Ntvnews.id, Jakarta - Dewan Perwakilan Rakyat (DPR) RI meminta PT Pertamina Patra Niaga segera mengklarifikasi informasi soal adanya Pertalite yang dioplos menjadi Pertamax. Sebab, hal ini menjadi isu yang dibicarakan masyarakat secara luas sekarang ini. Jangan sampai, Presiden Prabowo Subianto turun tangan menjelaskan perkara tersebut.
Ini dinyatakan Komisi XII DPR, dalam rapat dengan PT Pertamina Patra Niaga dan sejumlah produsen BBM dan operator SPBU, Rabu, 26 Februari 2025.
"Selain di sini, dengan difasilitasi oleh pimpinan Komisi, nanti (PT Pertamina Patra Niaga) konferensi pers," ujar Anggota Komisi XII DPR Ramson Siagian, kompleks parlemen, Senayan, Jakarta.
"Semua nanti di sini (yang rapat) ikut, bahwa yang lain-lain apa yang dijelaskan Pertamina Patra Niaga itu benar," imbuhnya.
Hal ini harus dilakukan, kata Ramson, agar tak menjadi opini buruk bagi Pertamina Patra Niaga maupun pemerintah. Apalagi sampai muncul narasi bahwa masyarakat merasa dibohongi dengan adanya pengoplosan tersebut.
"Supaya jangan menjadi opini negatif ke publik.
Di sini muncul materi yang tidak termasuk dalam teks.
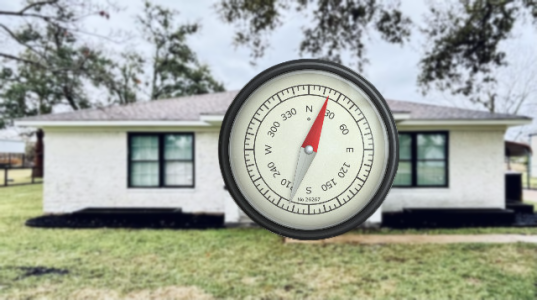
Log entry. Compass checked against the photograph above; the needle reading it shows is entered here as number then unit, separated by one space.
20 °
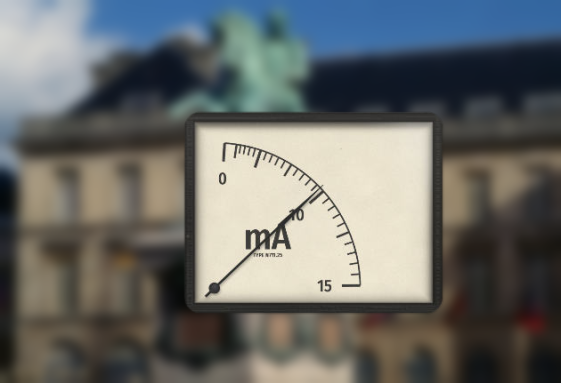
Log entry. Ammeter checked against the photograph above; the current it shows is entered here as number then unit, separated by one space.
9.75 mA
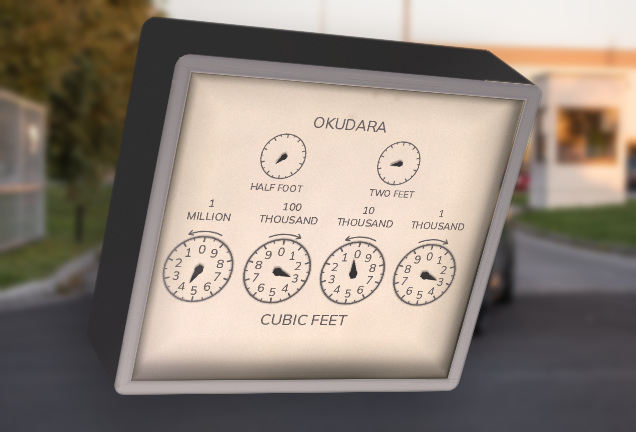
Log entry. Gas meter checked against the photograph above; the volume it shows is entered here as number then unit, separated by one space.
430300 ft³
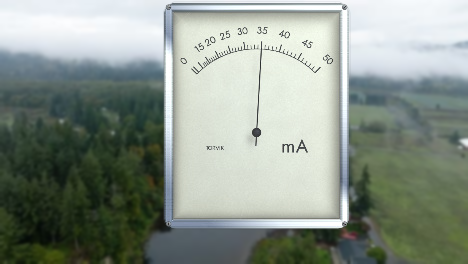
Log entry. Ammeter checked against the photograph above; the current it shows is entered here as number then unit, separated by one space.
35 mA
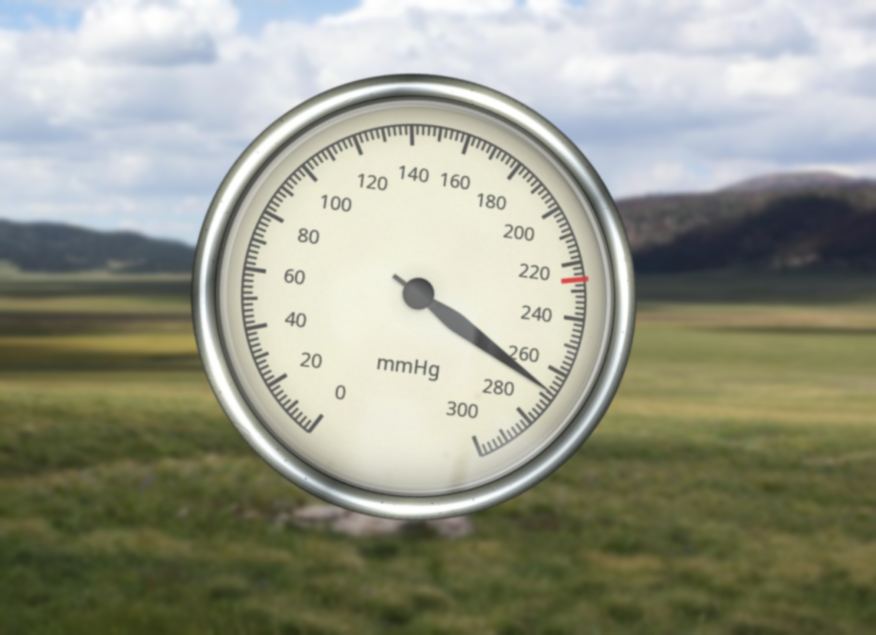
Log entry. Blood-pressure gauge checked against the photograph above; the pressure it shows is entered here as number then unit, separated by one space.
268 mmHg
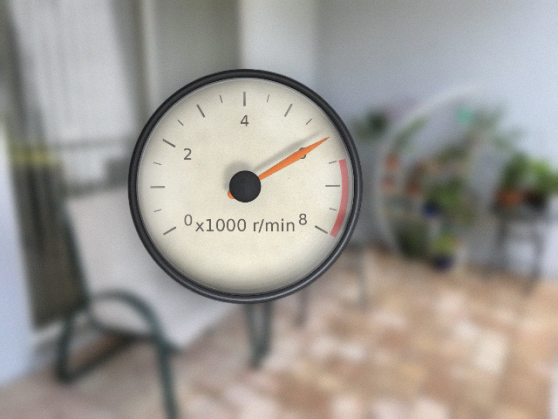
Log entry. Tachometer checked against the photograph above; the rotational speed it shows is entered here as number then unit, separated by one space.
6000 rpm
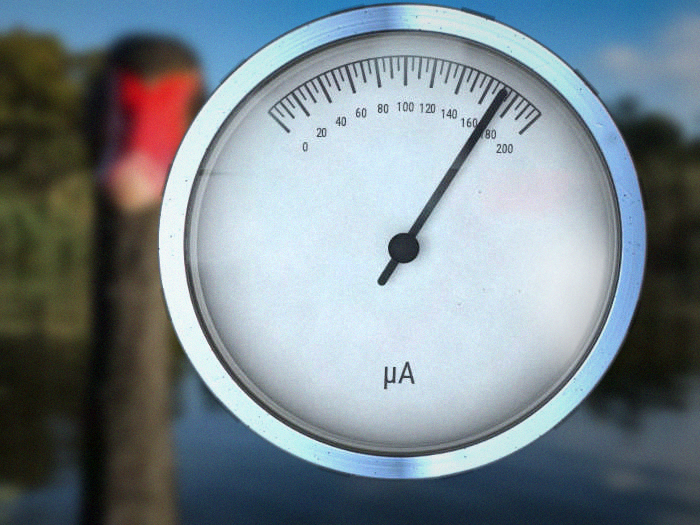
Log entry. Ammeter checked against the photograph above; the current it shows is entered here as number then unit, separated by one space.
170 µA
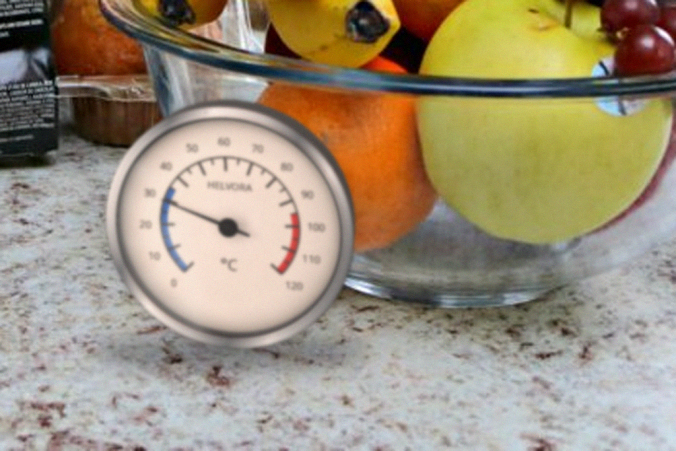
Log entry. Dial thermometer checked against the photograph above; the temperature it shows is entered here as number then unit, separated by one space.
30 °C
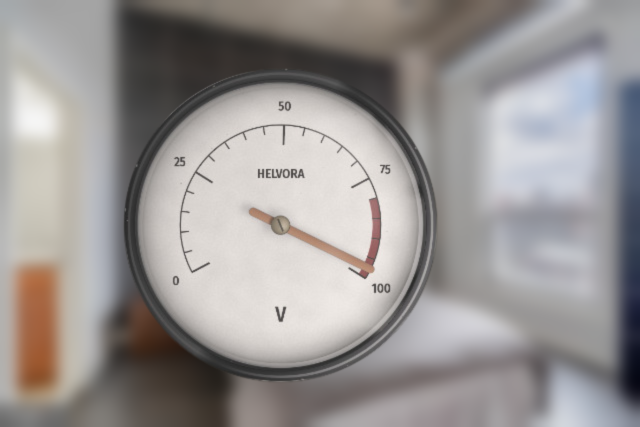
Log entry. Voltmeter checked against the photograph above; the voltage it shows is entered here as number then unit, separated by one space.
97.5 V
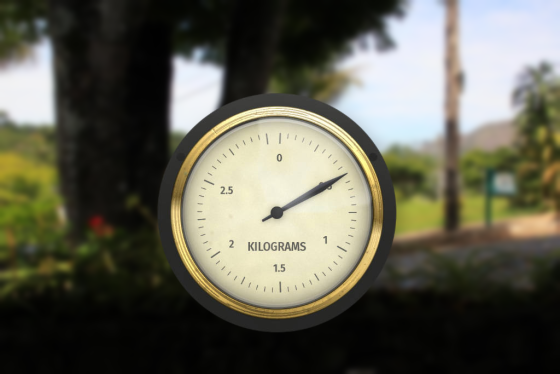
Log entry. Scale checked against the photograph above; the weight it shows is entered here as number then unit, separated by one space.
0.5 kg
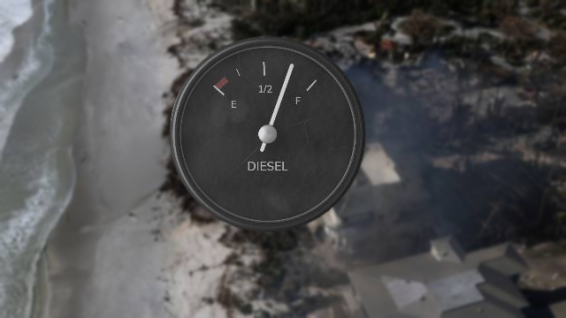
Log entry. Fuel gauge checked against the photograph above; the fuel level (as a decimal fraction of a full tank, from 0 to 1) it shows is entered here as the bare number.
0.75
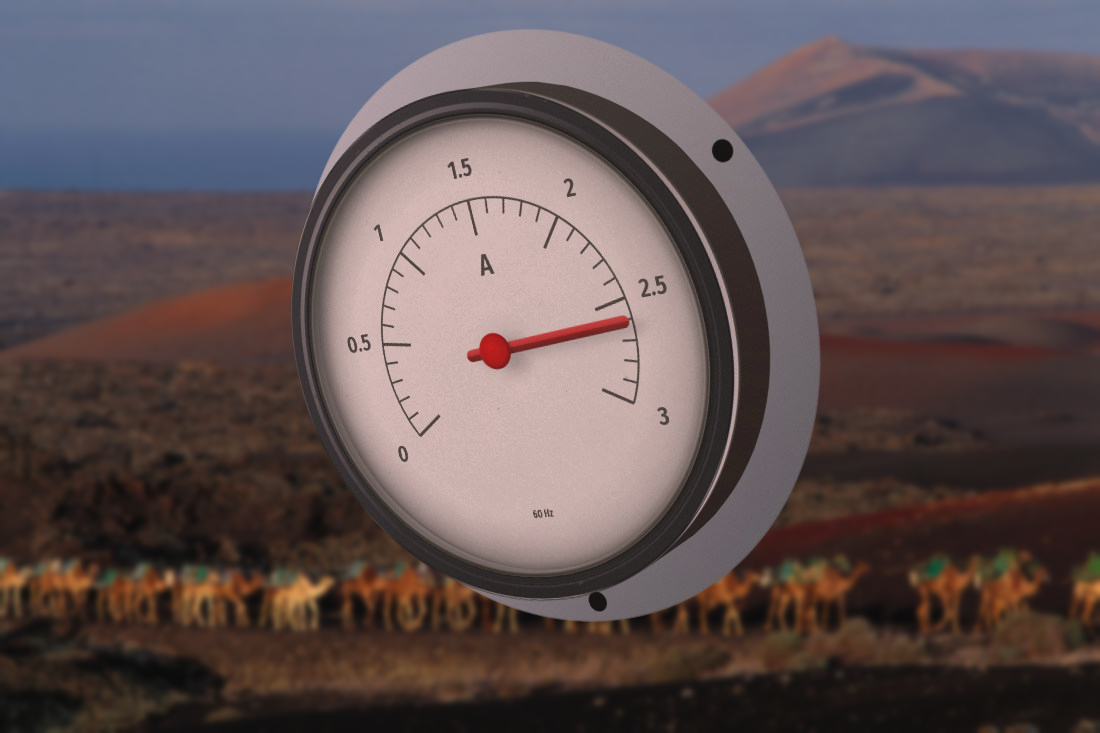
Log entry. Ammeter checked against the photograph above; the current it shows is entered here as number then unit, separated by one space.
2.6 A
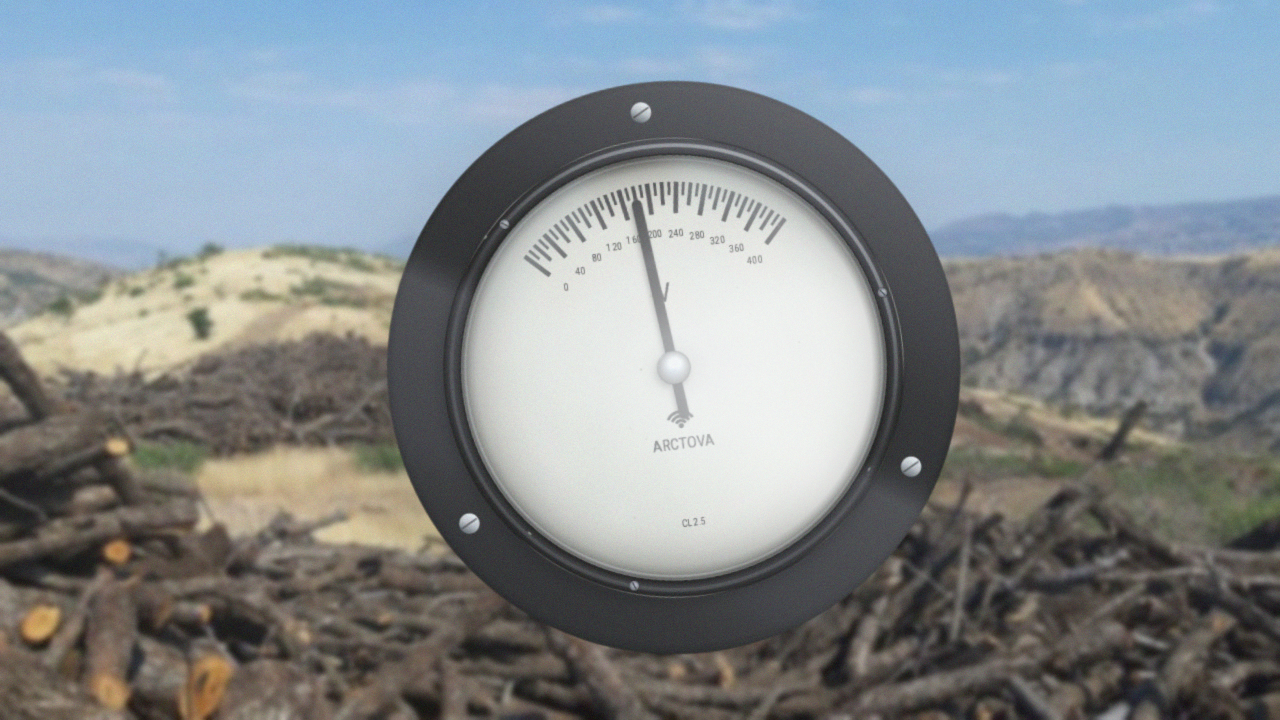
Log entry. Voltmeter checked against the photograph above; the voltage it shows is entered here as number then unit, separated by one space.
180 V
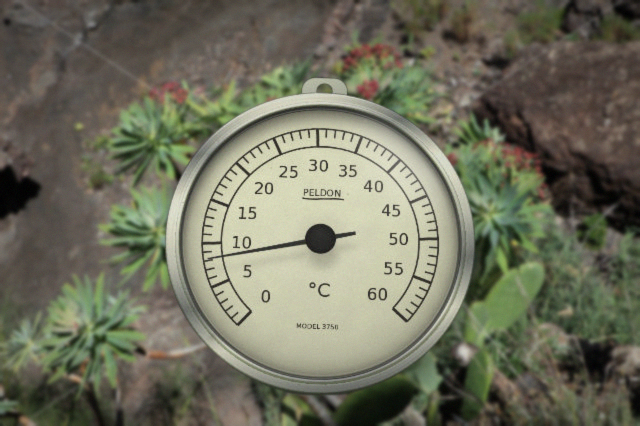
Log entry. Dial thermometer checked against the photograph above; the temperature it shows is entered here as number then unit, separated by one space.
8 °C
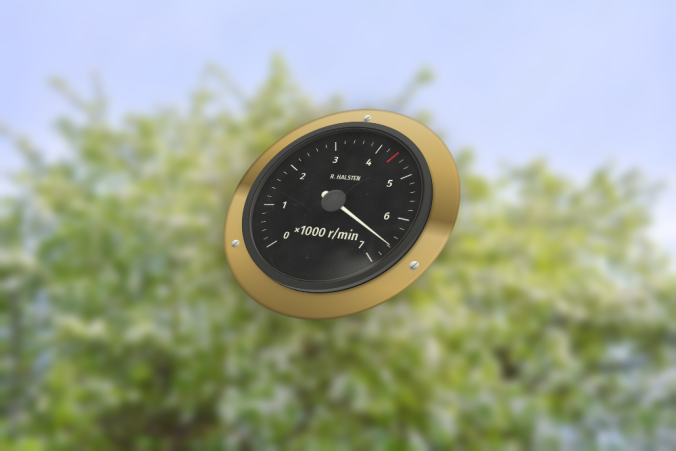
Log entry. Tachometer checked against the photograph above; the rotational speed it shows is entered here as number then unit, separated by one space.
6600 rpm
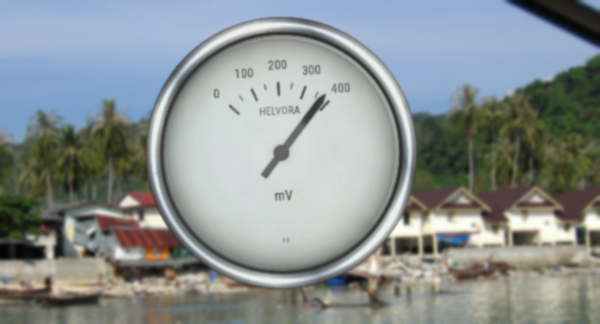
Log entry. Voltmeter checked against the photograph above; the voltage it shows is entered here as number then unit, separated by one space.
375 mV
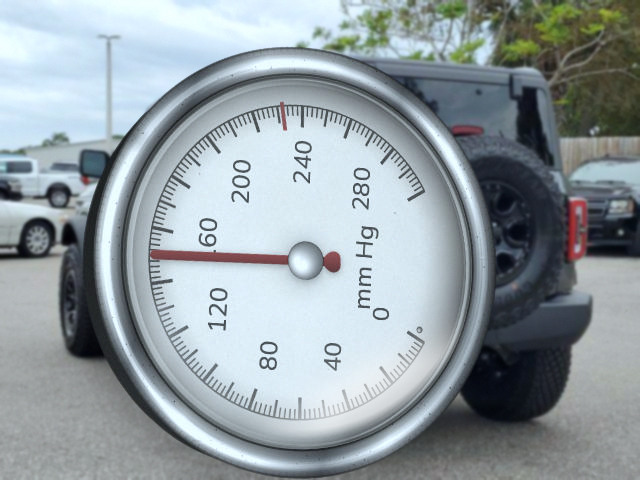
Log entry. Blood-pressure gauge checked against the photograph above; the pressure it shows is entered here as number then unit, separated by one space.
150 mmHg
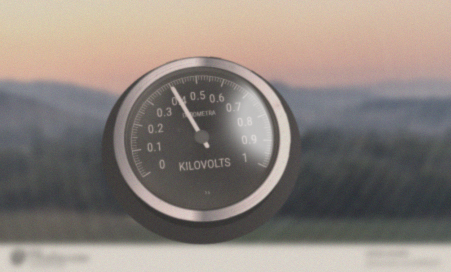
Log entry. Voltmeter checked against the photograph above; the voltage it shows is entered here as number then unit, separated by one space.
0.4 kV
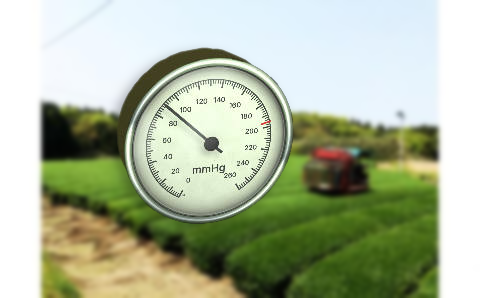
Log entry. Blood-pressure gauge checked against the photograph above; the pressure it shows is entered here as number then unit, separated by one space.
90 mmHg
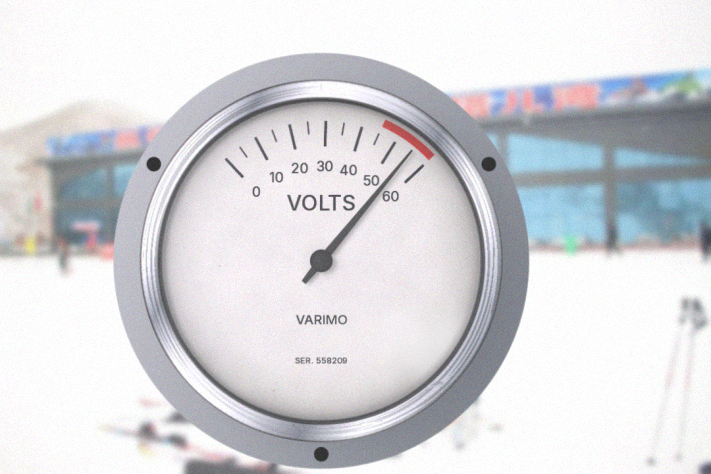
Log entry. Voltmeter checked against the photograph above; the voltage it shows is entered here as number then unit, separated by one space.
55 V
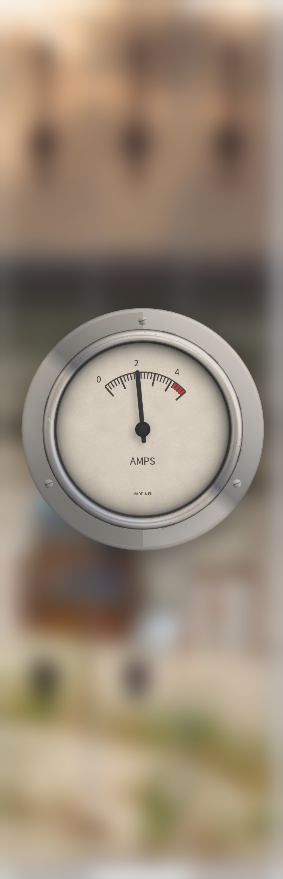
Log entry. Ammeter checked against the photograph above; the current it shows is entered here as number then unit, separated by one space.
2 A
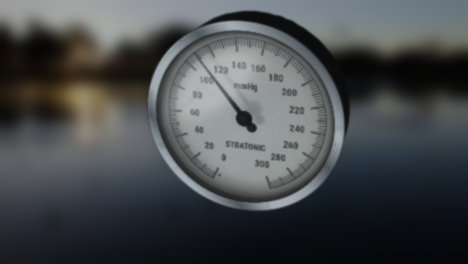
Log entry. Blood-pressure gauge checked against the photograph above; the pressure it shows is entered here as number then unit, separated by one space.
110 mmHg
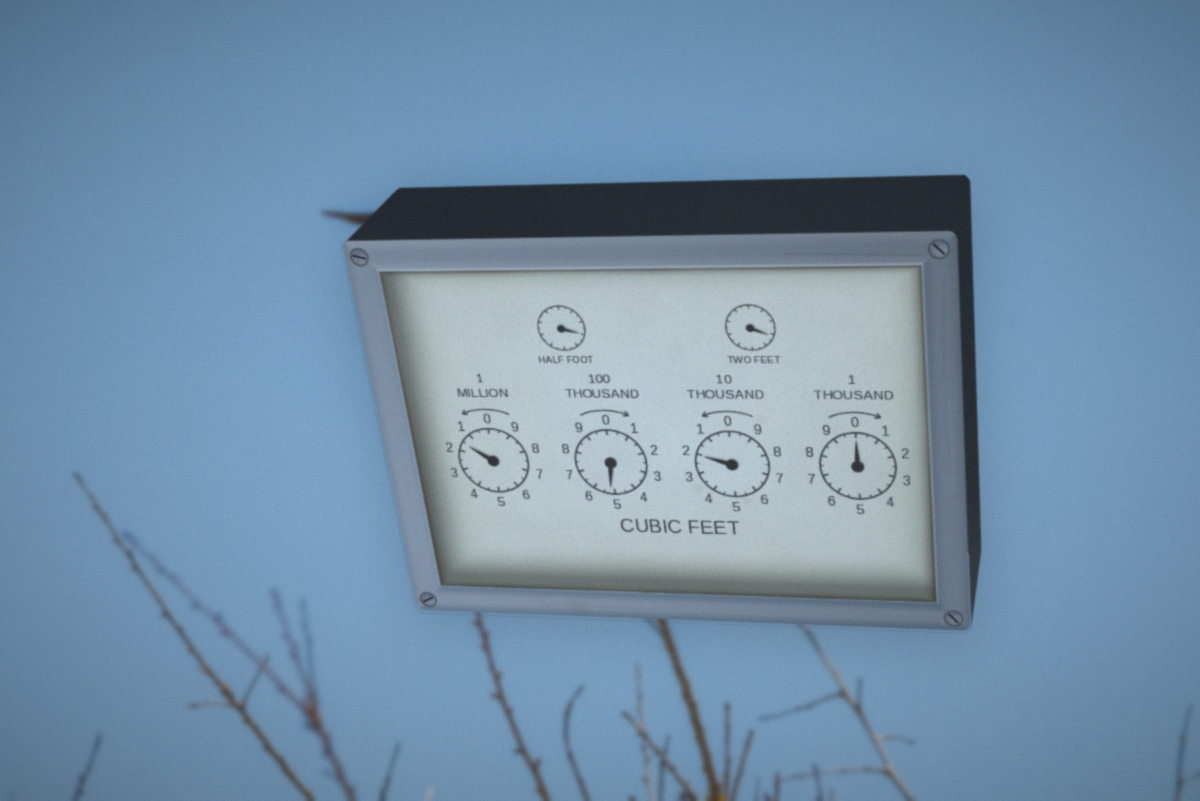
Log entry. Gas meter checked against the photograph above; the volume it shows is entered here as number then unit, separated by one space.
152000 ft³
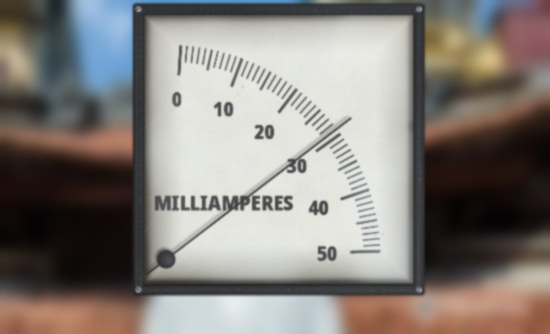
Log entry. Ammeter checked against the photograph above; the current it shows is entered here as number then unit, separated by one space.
29 mA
Nanti publik merasa dibohongi bahaya juga ini," tuturnya.
"Jadi perlu langsung diklarifikasi oleh Pertamina Patra Niaga," imbuh Ramson.
Klarifikasi dilakukan, agar semua pihak tenang. Masyarakat pun merasa aman.
Jangan sampai, lanjut Ramson, Prabowo sampai turun tangan memberikan penjelasan ke masyarakat. Sebab, pemerintahan Prabowo sangat memberikan perhatian besar terhadap segala persoalan rakyat.
"Karena memang pemerintahan Bapak Presiden Prabowo Subianto sangat memperhatikan kepentingan rakyat, termasuk soal ini juga," kata dia.
"Jadi harus diklarifikasi juga. Jangan sampai Bapak Presiden harus mengklarifikasi soal itu," lanjut dia.
Diketahui, informasi mengenai Pertalite yang dioplos menjadi Pertamax ini, pertama kali diungkap oleh Kejaksaan Agung (Kejagung). Ini merupakan modus dari kasus korupsi tata kelola minyak mentah dan produk kilang pada PT Pertamina Subholding dan Kontraktor Kontrak Kerja Sama (KKKS) tahun 2018-2023.
Dalam kasus ini, Direktur Utama PT Pertamina Patra Niaga Riva Siahaan dan enam orang lainnya ditetapkan sebagai tersangka korupsi. Kasus ini diperkirakan merugikan keuangan negara Rp 193,7 triliun.